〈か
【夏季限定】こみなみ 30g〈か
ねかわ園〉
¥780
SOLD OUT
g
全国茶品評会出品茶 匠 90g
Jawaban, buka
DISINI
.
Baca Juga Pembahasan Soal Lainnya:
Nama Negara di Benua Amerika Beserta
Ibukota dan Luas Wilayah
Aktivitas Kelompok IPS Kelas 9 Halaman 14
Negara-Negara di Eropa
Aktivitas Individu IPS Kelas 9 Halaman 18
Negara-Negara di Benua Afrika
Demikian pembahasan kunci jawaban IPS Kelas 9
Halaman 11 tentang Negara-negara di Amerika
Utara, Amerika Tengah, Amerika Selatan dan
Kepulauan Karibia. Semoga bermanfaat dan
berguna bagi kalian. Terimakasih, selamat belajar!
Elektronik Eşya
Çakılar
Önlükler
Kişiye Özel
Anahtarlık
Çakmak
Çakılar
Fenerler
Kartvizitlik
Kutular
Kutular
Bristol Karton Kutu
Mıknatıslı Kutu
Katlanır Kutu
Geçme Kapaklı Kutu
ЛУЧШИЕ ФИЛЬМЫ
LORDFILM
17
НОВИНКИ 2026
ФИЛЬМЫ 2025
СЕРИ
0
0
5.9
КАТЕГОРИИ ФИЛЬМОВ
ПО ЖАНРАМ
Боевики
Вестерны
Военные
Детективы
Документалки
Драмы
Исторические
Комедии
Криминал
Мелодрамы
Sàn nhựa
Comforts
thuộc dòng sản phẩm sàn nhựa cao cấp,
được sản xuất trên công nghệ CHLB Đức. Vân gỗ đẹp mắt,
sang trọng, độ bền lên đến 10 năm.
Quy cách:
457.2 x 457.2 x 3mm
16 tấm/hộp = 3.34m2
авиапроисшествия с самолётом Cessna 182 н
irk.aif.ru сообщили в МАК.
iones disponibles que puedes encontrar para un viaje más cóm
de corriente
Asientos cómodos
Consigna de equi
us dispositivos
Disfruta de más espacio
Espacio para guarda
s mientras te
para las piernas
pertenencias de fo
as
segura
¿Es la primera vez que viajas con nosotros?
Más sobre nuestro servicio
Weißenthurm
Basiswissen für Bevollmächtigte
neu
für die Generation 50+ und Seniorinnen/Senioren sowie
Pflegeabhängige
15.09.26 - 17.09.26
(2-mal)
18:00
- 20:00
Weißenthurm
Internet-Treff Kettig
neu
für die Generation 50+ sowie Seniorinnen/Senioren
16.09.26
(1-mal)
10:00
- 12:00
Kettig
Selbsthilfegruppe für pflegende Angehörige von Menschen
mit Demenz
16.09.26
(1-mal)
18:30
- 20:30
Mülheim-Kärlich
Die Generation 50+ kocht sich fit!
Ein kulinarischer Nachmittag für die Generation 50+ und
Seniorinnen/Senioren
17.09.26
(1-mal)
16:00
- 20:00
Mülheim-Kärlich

+---+

### BRIEF
Copy exactly the opening line of the material, the line bearing "Die Generation 50+ kocht sich fit!", and every line between them. Include nothing else.

### RESPONSE
〈か
【夏季限定】こみなみ 30g〈か
ねかわ園〉
¥780
SOLD OUT
g
全国茶品評会出品茶 匠 90g
Jawaban, buka
DISINI
.
Baca Juga Pembahasan Soal Lainnya:
Nama Negara di Benua Amerika Beserta
Ibukota dan Luas Wilayah
Aktivitas Kelompok IPS Kelas 9 Halaman 14
Negara-Negara di Eropa
Aktivitas Individu IPS Kelas 9 Halaman 18
Negara-Negara di Benua Afrika
Demikian pembahasan kunci jawaban IPS Kelas 9
Halaman 11 tentang Negara-negara di Amerika
Utara, Amerika Tengah, Amerika Selatan dan
Kepulauan Karibia. Semoga bermanfaat dan
berguna bagi kalian. Terimakasih, selamat belajar!
Elektronik Eşya
Çakılar
Önlükler
Kişiye Özel
Anahtarlık
Çakmak
Çakılar
Fenerler
Kartvizitlik
Kutular
Kutular
Bristol Karton Kutu
Mıknatıslı Kutu
Katlanır Kutu
Geçme Kapaklı Kutu
ЛУЧШИЕ ФИЛЬМЫ
LORDFILM
17
НОВИНКИ 2026
ФИЛЬМЫ 2025
СЕРИ
0
0
5.9
КАТЕГОРИИ ФИЛЬМОВ
ПО ЖАНРАМ
Боевики
Вестерны
Военные
Детективы
Документалки
Драмы
Исторические
Комедии
Криминал
Мелодрамы
Sàn nhựa
Comforts
thuộc dòng sản phẩm sàn nhựa cao cấp,
được sản xuất trên công nghệ CHLB Đức. Vân gỗ đẹp mắt,
sang trọng, độ bền lên đến 10 năm.
Quy cách:
457.2 x 457.2 x 3mm
16 tấm/hộp = 3.34m2
авиапроисшествия с самолётом Cessna 182 н
irk.aif.ru сообщили в МАК.
iones disponibles que puedes encontrar para un viaje más cóm
de corriente
Asientos cómodos
Consigna de equi
us dispositivos
Disfruta de más espacio
Espacio para guarda
s mientras te
para las piernas
pertenencias de fo
as
segura
¿Es la primera vez que viajas con nosotros?
Más sobre nuestro servicio
Weißenthurm
Basiswissen für Bevollmächtigte
neu
für die Generation 50+ und Seniorinnen/Senioren sowie
Pflegeabhängige
15.09.26 - 17.09.26
(2-mal)
18:00
- 20:00
Weißenthurm
Internet-Treff Kettig
neu
für die Generation 50+ sowie Seniorinnen/Senioren
16.09.26
(1-mal)
10:00
- 12:00
Kettig
Selbsthilfegruppe für pflegende Angehörige von Menschen
mit Demenz
16.09.26
(1-mal)
18:30
- 20:30
Mülheim-Kärlich
Die Generation 50+ kocht sich fit!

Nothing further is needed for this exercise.